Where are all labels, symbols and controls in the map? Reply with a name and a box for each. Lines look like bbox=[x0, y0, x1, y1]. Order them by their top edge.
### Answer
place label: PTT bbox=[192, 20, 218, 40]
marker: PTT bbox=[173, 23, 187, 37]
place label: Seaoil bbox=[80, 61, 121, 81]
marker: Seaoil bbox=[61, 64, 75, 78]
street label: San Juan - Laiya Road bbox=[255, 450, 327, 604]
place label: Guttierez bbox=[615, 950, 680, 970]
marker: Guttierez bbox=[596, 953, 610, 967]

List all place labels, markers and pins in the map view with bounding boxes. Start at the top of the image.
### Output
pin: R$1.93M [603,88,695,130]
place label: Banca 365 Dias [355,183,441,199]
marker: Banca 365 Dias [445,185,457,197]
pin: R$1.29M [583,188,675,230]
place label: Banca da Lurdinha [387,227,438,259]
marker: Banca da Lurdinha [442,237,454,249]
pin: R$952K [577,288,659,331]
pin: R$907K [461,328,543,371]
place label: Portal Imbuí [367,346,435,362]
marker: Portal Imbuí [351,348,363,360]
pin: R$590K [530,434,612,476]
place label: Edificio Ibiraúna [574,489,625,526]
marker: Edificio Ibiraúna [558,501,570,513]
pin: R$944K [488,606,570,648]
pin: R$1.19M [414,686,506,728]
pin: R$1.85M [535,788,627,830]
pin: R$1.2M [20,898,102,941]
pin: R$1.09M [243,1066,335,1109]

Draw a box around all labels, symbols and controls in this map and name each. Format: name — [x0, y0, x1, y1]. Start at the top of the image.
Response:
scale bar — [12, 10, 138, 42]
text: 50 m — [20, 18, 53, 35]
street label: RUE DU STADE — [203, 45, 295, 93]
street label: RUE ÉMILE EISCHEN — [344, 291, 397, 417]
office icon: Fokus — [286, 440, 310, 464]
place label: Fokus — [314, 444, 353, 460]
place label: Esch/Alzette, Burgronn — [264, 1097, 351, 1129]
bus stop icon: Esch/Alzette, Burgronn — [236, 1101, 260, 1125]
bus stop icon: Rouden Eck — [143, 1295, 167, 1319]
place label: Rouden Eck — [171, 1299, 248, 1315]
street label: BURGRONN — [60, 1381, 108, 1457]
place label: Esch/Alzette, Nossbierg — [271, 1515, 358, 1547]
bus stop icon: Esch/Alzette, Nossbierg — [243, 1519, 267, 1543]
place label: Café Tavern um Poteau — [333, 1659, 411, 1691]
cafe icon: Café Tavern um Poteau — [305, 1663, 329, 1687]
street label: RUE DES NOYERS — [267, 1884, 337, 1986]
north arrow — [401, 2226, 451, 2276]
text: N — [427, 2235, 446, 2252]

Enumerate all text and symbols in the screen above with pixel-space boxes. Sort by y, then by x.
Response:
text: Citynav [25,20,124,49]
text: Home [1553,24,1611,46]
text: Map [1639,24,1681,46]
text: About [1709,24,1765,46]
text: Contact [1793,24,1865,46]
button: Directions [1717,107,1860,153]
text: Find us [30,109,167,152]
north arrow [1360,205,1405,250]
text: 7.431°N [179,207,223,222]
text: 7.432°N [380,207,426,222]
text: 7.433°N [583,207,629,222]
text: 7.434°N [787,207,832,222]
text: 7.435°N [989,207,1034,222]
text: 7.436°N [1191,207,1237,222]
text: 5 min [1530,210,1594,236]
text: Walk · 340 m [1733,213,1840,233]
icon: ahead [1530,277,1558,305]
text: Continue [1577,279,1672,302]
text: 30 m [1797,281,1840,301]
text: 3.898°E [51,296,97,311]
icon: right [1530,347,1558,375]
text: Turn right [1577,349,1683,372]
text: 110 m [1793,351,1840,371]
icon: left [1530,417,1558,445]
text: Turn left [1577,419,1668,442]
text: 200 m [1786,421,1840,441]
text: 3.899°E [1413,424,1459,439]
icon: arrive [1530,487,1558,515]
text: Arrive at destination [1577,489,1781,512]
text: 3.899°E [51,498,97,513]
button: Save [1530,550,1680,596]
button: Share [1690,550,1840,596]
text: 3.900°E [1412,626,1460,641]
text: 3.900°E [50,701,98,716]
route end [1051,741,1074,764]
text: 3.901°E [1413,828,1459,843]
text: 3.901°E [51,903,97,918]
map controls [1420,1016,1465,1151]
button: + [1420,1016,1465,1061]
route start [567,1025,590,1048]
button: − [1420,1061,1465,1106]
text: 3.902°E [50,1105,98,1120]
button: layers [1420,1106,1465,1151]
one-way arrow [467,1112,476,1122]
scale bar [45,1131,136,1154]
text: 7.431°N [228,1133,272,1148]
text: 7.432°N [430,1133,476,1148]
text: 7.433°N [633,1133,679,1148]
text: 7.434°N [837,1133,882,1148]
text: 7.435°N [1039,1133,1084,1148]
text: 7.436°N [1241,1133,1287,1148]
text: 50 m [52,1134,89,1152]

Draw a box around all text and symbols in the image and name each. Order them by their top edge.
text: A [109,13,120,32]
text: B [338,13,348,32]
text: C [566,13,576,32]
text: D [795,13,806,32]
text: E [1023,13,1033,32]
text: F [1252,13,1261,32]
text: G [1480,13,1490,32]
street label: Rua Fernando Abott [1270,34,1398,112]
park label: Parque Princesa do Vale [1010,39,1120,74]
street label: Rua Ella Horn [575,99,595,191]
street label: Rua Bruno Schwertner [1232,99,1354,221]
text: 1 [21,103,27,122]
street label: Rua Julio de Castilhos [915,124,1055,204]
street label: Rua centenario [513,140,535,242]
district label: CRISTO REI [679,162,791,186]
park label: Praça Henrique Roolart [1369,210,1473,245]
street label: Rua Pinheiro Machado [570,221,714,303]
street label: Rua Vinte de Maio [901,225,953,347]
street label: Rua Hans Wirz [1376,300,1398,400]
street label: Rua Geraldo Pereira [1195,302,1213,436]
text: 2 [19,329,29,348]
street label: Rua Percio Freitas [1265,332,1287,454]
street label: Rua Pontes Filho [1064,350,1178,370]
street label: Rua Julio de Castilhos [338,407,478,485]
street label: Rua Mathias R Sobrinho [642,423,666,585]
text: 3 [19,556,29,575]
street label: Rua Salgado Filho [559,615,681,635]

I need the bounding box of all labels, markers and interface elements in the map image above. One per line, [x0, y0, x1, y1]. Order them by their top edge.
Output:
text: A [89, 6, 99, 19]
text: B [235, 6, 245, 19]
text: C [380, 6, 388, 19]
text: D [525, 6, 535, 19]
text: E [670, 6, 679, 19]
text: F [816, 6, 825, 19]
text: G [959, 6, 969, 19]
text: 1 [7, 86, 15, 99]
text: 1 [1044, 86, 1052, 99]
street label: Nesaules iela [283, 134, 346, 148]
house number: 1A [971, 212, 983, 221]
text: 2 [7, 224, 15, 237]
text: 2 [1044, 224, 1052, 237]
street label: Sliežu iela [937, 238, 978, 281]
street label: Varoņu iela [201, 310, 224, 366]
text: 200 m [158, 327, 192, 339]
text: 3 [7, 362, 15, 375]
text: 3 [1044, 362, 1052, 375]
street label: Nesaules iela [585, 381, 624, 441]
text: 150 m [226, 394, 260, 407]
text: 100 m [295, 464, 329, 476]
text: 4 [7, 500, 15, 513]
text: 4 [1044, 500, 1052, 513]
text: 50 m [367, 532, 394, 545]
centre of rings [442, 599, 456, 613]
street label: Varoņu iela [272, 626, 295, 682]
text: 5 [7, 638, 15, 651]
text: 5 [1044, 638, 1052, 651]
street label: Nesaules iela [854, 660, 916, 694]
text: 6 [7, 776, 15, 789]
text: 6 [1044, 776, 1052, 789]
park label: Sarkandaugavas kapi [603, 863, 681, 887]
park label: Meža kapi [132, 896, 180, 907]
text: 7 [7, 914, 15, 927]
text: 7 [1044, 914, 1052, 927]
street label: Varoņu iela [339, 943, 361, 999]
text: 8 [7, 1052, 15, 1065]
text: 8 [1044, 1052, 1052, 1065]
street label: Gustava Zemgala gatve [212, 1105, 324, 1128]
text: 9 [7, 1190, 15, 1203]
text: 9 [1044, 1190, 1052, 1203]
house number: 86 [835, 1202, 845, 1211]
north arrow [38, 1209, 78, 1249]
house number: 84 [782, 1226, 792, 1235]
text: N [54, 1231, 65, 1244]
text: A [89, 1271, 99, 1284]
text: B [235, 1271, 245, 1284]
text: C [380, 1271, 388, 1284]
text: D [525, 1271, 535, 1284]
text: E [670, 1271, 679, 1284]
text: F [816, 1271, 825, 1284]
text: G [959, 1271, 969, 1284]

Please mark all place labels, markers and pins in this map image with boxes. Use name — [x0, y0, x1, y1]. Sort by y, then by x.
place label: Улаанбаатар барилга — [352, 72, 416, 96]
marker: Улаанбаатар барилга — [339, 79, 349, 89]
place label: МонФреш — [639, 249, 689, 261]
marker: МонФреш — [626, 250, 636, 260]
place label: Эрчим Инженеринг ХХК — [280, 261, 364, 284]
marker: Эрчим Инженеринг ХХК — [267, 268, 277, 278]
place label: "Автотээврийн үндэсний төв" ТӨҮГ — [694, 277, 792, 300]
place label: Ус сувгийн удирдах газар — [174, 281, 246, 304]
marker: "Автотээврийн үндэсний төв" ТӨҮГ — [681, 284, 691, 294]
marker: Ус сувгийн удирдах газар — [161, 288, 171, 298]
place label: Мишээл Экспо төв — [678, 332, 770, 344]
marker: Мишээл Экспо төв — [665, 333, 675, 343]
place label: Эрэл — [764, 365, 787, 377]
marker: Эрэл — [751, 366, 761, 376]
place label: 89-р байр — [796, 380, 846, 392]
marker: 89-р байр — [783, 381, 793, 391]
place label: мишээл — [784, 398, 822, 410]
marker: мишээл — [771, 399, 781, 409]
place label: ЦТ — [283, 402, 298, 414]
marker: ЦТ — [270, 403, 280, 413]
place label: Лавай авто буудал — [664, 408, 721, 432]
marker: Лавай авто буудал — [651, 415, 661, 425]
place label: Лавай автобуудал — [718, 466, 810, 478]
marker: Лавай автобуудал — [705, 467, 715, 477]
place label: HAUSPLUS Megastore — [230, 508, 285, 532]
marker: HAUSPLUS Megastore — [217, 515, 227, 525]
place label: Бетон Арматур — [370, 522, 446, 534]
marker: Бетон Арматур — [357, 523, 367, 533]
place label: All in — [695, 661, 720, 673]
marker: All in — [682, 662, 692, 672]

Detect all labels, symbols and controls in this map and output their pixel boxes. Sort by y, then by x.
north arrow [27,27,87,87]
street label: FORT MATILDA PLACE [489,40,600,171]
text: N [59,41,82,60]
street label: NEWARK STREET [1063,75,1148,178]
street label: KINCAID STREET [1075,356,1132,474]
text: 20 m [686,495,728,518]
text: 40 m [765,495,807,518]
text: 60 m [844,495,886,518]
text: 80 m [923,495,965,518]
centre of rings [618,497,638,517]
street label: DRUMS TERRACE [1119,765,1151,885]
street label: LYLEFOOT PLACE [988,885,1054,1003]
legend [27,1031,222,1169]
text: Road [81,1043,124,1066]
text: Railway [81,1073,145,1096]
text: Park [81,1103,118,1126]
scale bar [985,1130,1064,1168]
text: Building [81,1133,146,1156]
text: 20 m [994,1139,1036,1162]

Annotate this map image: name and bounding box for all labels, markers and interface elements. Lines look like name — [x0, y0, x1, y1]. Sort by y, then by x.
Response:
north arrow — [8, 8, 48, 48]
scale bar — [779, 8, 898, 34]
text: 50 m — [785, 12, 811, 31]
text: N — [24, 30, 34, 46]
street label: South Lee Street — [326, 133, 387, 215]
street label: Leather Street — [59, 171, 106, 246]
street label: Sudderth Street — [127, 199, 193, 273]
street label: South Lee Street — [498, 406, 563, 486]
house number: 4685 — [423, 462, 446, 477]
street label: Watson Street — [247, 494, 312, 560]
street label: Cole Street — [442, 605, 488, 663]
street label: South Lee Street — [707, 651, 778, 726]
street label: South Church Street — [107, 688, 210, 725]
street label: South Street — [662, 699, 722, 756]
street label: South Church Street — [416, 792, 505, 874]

- _Required action_: Each line above from the one with "List all place" up to and including the one with "Draw a box around all labels, symbols" must be set down exactly, and no line outside that span may appear.

- _Answer below_:
List all place labels, markers and pins in the map view with bounding boxes. Start at the top of the image.
### Output
pin: R$1.93M [603,88,695,130]
place label: Banca 365 Dias [355,183,441,199]
marker: Banca 365 Dias [445,185,457,197]
pin: R$1.29M [583,188,675,230]
place label: Banca da Lurdinha [387,227,438,259]
marker: Banca da Lurdinha [442,237,454,249]
pin: R$952K [577,288,659,331]
pin: R$907K [461,328,543,371]
place label: Portal Imbuí [367,346,435,362]
marker: Portal Imbuí [351,348,363,360]
pin: R$590K [530,434,612,476]
place label: Edificio Ibiraúna [574,489,625,526]
marker: Edificio Ibiraúna [558,501,570,513]
pin: R$944K [488,606,570,648]
pin: R$1.19M [414,686,506,728]
pin: R$1.85M [535,788,627,830]
pin: R$1.2M [20,898,102,941]
pin: R$1.09M [243,1066,335,1109]

Draw a box around all labels, symbols and controls in this map and name each. Format: name — [x0, y0, x1, y1]. Start at the top of the image.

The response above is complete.